=== Extrait ===

Mais les démocraties atlantiques n’étaient pas encore prêtes pour des formes plus étroites de coopération pacifiée ; durant la guerre elles s’étaient regroupées uniquement en vue de répondre à une menace commune. Les Etats-Unis n’entrèrent dans les Première et Deuxième guerres mondiales qu’après avoir subi des attaques directes. La Grande Bretagne était d’ailleurs tout aussi réticente que les Etats-Unis à combattre au côté de la France dans ces deux conflits. Et la période d’entre-deux guerre ne fit que révéler la nature contingente des intérêts communs. Le Sénat américain, ne voulant pas s’engager trop fortement dans des obligations d’action commune, rejeta la participation des Etats-Unis à la Ligue de Nations. Les démocraties européennes étaient par principe plus enclines à entreprendre de tels engagements, mais leur réticence à les concrétiser dans les faits devint clair durant les années 1930. La période d’entre-deux guerre se révéla en fait être une ère de fragiles « coalitions de volonté », mais pas encore de sécurité collective.

A partir de l’attaque de Pearl Harbour (décembre 1941) jusqu’à la dissolution de l’Union Soviétique (novembre 1989), la coopération pour la sécurité fut la logique guidant les relations transatlantiques. Les démocraties atlantiques mirent en commun leur souveraineté et regroupèrent leur lignes défensives, se mettant d’accord sur un processus de prise de décision basé sur le consensus et se liant mutuellement l’une à l’autre à travers un commandement militaire intégré, une combinaison des forces et des institutions multilatérales. Ce pouvoir matériel, loin de provoquer un équilibrage des forces en présence, exerça une attraction magnétique à l’intérieur de la communauté Transatlantique, groupant les Etats plus « faibles » autour de pays centraux puissants tels les Etats-Unis ou la coalition franco-germanique.

Durant la Guerre Froide, les démocraties occidentales avaient des intérêts communs (et plus seulement convergents), rendant leur politique de sécurité indivisible et les encourageant à assumer l’institutionnalisation de certaines obligations. Alors que la Ligue des Nations sombra suite à la réticence américaine de formaliser ses engagements internationaux, les Nations Unies reçurent un support quasi unanime de la part du Sénat. Les Etats-Unis s’étaient tenus à l’écart des troubles que connaissait l’Europe dans les années 1930. Pendant la guerre froide cependant, ils déployèrent des troupes en Allemagne, se lièrent juridiquement à l’Europe par le Traité de l’Atlantique Nord, et prirent d’autres mesures encore afin de s’assurer que les deux côtés de l’Atlantique restent à jamais unis (littéralement « ne se découplent jamais » NDT).

=== Données brutes ===

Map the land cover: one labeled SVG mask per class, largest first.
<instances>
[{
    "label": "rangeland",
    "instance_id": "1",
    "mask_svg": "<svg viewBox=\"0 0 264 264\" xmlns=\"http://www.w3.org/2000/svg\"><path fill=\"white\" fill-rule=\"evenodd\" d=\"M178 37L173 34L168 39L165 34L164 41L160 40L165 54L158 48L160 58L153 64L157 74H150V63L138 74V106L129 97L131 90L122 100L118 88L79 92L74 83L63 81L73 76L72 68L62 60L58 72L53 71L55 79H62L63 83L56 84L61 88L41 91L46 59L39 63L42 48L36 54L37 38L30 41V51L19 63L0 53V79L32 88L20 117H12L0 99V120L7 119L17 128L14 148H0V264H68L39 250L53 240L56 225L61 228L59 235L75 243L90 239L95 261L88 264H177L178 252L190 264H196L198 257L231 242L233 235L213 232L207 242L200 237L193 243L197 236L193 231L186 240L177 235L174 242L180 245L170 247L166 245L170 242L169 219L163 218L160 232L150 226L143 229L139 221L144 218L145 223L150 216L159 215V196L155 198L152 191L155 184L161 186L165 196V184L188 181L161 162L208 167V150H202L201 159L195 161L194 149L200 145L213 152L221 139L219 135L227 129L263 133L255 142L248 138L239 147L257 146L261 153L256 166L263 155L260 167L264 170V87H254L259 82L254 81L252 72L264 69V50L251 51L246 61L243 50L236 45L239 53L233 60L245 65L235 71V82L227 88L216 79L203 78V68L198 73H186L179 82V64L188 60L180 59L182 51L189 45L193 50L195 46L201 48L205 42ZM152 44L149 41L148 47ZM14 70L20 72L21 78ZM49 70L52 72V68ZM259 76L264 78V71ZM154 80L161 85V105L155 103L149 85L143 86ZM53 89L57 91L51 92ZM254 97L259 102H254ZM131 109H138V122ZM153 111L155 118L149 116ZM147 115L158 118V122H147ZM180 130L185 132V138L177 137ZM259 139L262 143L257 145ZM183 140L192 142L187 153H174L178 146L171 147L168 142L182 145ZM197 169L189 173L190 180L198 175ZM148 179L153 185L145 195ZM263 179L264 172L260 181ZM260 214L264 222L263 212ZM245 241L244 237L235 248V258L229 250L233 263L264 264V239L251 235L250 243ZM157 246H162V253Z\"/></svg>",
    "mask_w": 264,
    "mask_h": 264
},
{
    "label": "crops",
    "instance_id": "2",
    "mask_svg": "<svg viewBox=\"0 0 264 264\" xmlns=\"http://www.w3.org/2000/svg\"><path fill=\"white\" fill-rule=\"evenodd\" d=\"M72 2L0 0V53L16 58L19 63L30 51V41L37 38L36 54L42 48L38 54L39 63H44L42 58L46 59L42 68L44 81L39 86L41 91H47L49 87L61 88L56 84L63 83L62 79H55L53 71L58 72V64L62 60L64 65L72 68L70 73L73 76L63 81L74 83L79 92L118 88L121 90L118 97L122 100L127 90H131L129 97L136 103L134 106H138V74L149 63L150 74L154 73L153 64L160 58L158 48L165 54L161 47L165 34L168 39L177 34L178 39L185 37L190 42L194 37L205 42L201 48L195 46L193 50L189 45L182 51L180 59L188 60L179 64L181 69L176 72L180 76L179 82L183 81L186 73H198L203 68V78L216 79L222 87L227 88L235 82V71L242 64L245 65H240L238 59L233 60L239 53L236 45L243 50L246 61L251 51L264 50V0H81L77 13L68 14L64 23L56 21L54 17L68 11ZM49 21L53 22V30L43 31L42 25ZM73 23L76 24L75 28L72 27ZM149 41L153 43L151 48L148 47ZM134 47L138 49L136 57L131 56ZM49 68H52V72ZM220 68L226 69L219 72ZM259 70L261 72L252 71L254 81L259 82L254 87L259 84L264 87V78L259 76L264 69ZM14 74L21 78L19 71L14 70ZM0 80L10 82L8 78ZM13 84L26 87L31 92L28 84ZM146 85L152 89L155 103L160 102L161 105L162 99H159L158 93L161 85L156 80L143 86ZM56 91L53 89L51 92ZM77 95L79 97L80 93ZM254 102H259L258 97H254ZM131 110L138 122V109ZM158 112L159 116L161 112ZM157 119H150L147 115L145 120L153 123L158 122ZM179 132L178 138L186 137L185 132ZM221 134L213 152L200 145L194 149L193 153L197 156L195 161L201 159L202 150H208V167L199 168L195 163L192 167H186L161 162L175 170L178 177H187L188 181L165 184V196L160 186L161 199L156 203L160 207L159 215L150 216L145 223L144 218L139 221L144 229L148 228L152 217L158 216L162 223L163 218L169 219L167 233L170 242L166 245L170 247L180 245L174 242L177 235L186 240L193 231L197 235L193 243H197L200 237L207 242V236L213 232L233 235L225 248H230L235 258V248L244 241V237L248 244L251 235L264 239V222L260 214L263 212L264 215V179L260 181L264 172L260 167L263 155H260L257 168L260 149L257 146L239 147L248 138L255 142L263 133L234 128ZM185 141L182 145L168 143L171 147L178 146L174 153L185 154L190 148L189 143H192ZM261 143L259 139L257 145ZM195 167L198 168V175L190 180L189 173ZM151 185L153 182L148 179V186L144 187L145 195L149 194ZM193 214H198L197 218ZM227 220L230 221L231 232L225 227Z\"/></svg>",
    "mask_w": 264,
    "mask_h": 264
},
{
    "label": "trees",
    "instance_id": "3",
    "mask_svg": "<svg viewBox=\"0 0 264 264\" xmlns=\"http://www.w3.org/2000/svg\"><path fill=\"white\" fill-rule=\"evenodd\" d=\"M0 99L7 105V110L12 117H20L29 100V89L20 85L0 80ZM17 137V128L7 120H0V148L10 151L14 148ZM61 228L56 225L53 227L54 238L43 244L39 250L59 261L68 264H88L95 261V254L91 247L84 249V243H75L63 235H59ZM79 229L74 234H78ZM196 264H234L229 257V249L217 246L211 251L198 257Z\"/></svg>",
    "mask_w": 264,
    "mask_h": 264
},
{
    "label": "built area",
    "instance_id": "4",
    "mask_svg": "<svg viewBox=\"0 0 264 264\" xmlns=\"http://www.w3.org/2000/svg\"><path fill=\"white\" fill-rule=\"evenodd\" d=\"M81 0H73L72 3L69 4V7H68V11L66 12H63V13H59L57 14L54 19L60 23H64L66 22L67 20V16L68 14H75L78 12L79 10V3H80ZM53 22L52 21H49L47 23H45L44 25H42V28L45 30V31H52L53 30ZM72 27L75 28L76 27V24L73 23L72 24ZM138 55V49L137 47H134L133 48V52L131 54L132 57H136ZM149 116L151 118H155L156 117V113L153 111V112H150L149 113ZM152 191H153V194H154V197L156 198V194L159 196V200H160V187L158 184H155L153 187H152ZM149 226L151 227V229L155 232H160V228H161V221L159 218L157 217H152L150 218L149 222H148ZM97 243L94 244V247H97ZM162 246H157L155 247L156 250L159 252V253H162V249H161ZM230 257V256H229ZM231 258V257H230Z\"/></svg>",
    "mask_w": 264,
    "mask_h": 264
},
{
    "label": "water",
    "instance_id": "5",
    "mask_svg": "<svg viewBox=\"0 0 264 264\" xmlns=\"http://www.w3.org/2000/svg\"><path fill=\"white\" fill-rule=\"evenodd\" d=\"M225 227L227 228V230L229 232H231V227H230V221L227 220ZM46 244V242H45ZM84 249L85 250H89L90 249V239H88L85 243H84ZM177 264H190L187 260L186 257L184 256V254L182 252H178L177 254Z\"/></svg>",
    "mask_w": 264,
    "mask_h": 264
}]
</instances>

===

**Travail à faire**
- A) Récrivez plus brièvement le paragraphe de l'extrait qui commence par « Durant la Guerre Froide », en conservant ses faits principaux.
- B) Reprenez la rédaction de l'extrait sur les relations transatlantiques après sa dernière phrase.

**Réponses proposées**
- A) Pendant la guerre froide, les démocraties occidentales partageaient des intérêts communs. Leur sécurité devenait ainsi indivisible, ce qui les poussait à institutionnaliser certaines obligations. La Ligue des Nations avait sombré à cause de la réticence américaine. Les Nations unies, elles, obtinrent un soutien quasi unanime du Sénat. Les États-Unis étaient restés à l'écart des troubles européens des années 1930. Ils déployèrent désormais des troupes en Allemagne et se lièrent juridiquement à l'Europe par le Traité de l'Atlantique Nord. Ils prirent d'autres mesures encore pour que les deux rives de l'Atlantique restent unies.

- B)
La compatibilité des identités qui avait prévalu durant l’entre-deux guerre céda la place a une réelle identité occidentale partagée des deux côté de l’Atlantique. Les nations conservèrent leurs propres institutions, symboles nationaux, mais travaillèrent également très dure afin de faire naître un sentiment transnational d’unité et de solidarité. La cohésion transatlantique, corroborée par un discours décrivant des valeurs partagées, une culture commune et un partenariat durable, atteignit une qualité considérée comme allant de soi durant les années de la Guerre Froide. La communauté atlantique n’était alors pas juste une alliance, mais aussi un espace de sécurité – une communauté internationale reliée par un sens commun d’appartenance à une même entité.

La troisième phase des relations transatlantiques, comme les deux précédentes, est arrivée à son terme suite à des changements géopolitiques. A ce tournant historique cependant, la communauté atlantique subit un sérieux revers en ne parvenant pas à se tourner vers l’avenir. La détérioration survint bien avant l’élection de George W. Bush et les tragédies du 11 septembre. Les raisons n’en sont pas surprenantes : les priorités stratégiques des Etats-Unis et de l’Europe commencèrent à diverger dès la dissolution de l’Union Soviétique. En l’absence d’une menace externe commune, l’Europe et l’Amérique n’étaient plus dépendantes l’une de l’autre pour la défense d’intérêts sécuritaires de premier ordre. L’alliance militaire symbolisée par l’OTAN a continué à exister, mais seulement sur le papier, ses dispositions à une défense commune étant devenues sans intérêt suite à la décision de se concentrer sur des missions situées hors de la zone européenne.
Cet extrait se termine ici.